Stored records

—————

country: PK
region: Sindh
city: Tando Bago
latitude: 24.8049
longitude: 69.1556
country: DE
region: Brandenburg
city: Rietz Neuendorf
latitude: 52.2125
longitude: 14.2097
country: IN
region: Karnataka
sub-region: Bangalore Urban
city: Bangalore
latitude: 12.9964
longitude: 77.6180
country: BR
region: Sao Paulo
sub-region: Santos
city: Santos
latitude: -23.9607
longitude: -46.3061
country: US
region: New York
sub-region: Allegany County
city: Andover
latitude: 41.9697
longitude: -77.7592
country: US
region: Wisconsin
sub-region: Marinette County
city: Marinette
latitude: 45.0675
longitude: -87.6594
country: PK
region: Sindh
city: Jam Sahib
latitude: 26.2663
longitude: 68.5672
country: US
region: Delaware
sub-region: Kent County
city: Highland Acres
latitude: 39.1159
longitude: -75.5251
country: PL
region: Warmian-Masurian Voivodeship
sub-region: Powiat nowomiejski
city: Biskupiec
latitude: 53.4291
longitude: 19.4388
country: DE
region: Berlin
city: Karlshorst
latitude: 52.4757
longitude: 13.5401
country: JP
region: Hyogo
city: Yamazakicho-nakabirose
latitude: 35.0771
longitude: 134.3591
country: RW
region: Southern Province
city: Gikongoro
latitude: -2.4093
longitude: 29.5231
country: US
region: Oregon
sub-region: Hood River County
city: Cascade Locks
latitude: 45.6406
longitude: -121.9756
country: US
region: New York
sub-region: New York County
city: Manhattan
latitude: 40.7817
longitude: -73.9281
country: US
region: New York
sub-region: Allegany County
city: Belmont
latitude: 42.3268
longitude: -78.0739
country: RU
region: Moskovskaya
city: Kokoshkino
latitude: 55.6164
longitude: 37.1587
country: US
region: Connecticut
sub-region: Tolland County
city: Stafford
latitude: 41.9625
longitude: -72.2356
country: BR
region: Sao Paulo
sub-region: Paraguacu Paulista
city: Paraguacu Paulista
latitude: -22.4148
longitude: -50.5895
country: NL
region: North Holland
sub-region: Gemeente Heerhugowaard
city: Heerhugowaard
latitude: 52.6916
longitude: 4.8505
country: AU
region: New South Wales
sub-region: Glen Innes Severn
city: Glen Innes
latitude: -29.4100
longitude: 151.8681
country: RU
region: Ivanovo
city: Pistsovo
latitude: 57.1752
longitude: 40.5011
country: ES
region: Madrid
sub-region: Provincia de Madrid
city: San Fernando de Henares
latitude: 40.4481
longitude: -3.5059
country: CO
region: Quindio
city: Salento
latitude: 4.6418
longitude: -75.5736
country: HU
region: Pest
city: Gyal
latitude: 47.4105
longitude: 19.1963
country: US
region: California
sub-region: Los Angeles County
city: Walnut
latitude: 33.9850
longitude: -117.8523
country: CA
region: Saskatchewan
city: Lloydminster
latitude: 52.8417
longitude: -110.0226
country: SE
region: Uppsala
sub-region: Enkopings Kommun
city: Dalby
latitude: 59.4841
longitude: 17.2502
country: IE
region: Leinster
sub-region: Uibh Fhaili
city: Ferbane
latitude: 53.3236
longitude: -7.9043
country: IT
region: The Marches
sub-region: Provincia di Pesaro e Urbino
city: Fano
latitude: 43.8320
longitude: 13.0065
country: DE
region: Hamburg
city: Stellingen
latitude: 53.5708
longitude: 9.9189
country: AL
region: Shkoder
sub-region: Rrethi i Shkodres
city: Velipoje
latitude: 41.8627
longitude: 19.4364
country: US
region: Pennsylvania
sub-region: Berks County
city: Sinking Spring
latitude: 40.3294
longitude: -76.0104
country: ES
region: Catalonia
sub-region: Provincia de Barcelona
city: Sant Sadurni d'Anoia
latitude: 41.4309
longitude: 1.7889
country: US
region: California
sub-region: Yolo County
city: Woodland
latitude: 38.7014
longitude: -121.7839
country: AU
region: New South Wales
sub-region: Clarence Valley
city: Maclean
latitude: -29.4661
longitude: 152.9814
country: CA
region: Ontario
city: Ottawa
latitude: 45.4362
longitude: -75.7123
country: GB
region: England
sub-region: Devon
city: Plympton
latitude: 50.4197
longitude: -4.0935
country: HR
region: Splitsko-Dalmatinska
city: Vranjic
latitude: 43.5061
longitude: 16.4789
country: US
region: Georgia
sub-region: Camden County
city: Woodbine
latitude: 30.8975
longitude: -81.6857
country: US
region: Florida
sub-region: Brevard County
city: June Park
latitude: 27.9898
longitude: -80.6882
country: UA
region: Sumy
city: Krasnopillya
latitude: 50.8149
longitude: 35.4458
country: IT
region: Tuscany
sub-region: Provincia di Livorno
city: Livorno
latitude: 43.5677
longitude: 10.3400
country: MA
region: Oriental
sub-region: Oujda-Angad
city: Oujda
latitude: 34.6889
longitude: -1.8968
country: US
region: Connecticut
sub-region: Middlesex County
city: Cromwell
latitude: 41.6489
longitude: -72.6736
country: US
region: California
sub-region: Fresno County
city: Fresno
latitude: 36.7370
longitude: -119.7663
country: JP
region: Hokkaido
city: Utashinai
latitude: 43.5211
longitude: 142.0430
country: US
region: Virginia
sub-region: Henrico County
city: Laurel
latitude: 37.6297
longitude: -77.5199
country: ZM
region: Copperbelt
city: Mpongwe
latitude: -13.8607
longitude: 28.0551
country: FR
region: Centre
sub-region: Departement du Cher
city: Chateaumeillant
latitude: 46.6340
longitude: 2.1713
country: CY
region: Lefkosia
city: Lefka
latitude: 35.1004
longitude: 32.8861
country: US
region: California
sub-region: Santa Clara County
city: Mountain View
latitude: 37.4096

—————

Task goal.
Retype every line of the listing above without any change.

Task output.
country: PK
region: Sindh
city: Tando Bago
latitude: 24.8049
longitude: 69.1556
country: DE
region: Brandenburg
city: Rietz Neuendorf
latitude: 52.2125
longitude: 14.2097
country: IN
region: Karnataka
sub-region: Bangalore Urban
city: Bangalore
latitude: 12.9964
longitude: 77.6180
country: BR
region: Sao Paulo
sub-region: Santos
city: Santos
latitude: -23.9607
longitude: -46.3061
country: US
region: New York
sub-region: Allegany County
city: Andover
latitude: 41.9697
longitude: -77.7592
country: US
region: Wisconsin
sub-region: Marinette County
city: Marinette
latitude: 45.0675
longitude: -87.6594
country: PK
region: Sindh
city: Jam Sahib
latitude: 26.2663
longitude: 68.5672
country: US
region: Delaware
sub-region: Kent County
city: Highland Acres
latitude: 39.1159
longitude: -75.5251
country: PL
region: Warmian-Masurian Voivodeship
sub-region: Powiat nowomiejski
city: Biskupiec
latitude: 53.4291
longitude: 19.4388
country: DE
region: Berlin
city: Karlshorst
latitude: 52.4757
longitude: 13.5401
country: JP
region: Hyogo
city: Yamazakicho-nakabirose
latitude: 35.0771
longitude: 134.3591
country: RW
region: Southern Province
city: Gikongoro
latitude: -2.4093
longitude: 29.5231
country: US
region: Oregon
sub-region: Hood River County
city: Cascade Locks
latitude: 45.6406
longitude: -121.9756
country: US
region: New York
sub-region: New York County
city: Manhattan
latitude: 40.7817
longitude: -73.9281
country: US
region: New York
sub-region: Allegany County
city: Belmont
latitude: 42.3268
longitude: -78.0739
country: RU
region: Moskovskaya
city: Kokoshkino
latitude: 55.6164
longitude: 37.1587
country: US
region: Connecticut
sub-region: Tolland County
city: Stafford
latitude: 41.9625
longitude: -72.2356
country: BR
region: Sao Paulo
sub-region: Paraguacu Paulista
city: Paraguacu Paulista
latitude: -22.4148
longitude: -50.5895
country: NL
region: North Holland
sub-region: Gemeente Heerhugowaard
city: Heerhugowaard
latitude: 52.6916
longitude: 4.8505
country: AU
region: New South Wales
sub-region: Glen Innes Severn
city: Glen Innes
latitude: -29.4100
longitude: 151.8681
country: RU
region: Ivanovo
city: Pistsovo
latitude: 57.1752
longitude: 40.5011
country: ES
region: Madrid
sub-region: Provincia de Madrid
city: San Fernando de Henares
latitude: 40.4481
longitude: -3.5059
country: CO
region: Quindio
city: Salento
latitude: 4.6418
longitude: -75.5736
country: HU
region: Pest
city: Gyal
latitude: 47.4105
longitude: 19.1963
country: US
region: California
sub-region: Los Angeles County
city: Walnut
latitude: 33.9850
longitude: -117.8523
country: CA
region: Saskatchewan
city: Lloydminster
latitude: 52.8417
longitude: -110.0226
country: SE
region: Uppsala
sub-region: Enkopings Kommun
city: Dalby
latitude: 59.4841
longitude: 17.2502
country: IE
region: Leinster
sub-region: Uibh Fhaili
city: Ferbane
latitude: 53.3236
longitude: -7.9043
country: IT
region: The Marches
sub-region: Provincia di Pesaro e Urbino
city: Fano
latitude: 43.8320
longitude: 13.0065
country: DE
region: Hamburg
city: Stellingen
latitude: 53.5708
longitude: 9.9189
country: AL
region: Shkoder
sub-region: Rrethi i Shkodres
city: Velipoje
latitude: 41.8627
longitude: 19.4364
country: US
region: Pennsylvania
sub-region: Berks County
city: Sinking Spring
latitude: 40.3294
longitude: -76.0104
country: ES
region: Catalonia
sub-region: Provincia de Barcelona
city: Sant Sadurni d'Anoia
latitude: 41.4309
longitude: 1.7889
country: US
region: California
sub-region: Yolo County
city: Woodland
latitude: 38.7014
longitude: -121.7839
country: AU
region: New South Wales
sub-region: Clarence Valley
city: Maclean
latitude: -29.4661
longitude: 152.9814
country: CA
region: Ontario
city: Ottawa
latitude: 45.4362
longitude: -75.7123
country: GB
region: England
sub-region: Devon
city: Plympton
latitude: 50.4197
longitude: -4.0935
country: HR
region: Splitsko-Dalmatinska
city: Vranjic
latitude: 43.5061
longitude: 16.4789
country: US
region: Georgia
sub-region: Camden County
city: Woodbine
latitude: 30.8975
longitude: -81.6857
country: US
region: Florida
sub-region: Brevard County
city: June Park
latitude: 27.9898
longitude: -80.6882
country: UA
region: Sumy
city: Krasnopillya
latitude: 50.8149
longitude: 35.4458
country: IT
region: Tuscany
sub-region: Provincia di Livorno
city: Livorno
latitude: 43.5677
longitude: 10.3400
country: MA
region: Oriental
sub-region: Oujda-Angad
city: Oujda
latitude: 34.6889
longitude: -1.8968
country: US
region: Connecticut
sub-region: Middlesex County
city: Cromwell
latitude: 41.6489
longitude: -72.6736
country: US
region: California
sub-region: Fresno County
city: Fresno
latitude: 36.7370
longitude: -119.7663
country: JP
region: Hokkaido
city: Utashinai
latitude: 43.5211
longitude: 142.0430
country: US
region: Virginia
sub-region: Henrico County
city: Laurel
latitude: 37.6297
longitude: -77.5199
country: ZM
region: Copperbelt
city: Mpongwe
latitude: -13.8607
longitude: 28.0551
country: FR
region: Centre
sub-region: Departement du Cher
city: Chateaumeillant
latitude: 46.6340
longitude: 2.1713
country: CY
region: Lefkosia
city: Lefka
latitude: 35.1004
longitude: 32.8861
country: US
region: California
sub-region: Santa Clara County
city: Mountain View
latitude: 37.4096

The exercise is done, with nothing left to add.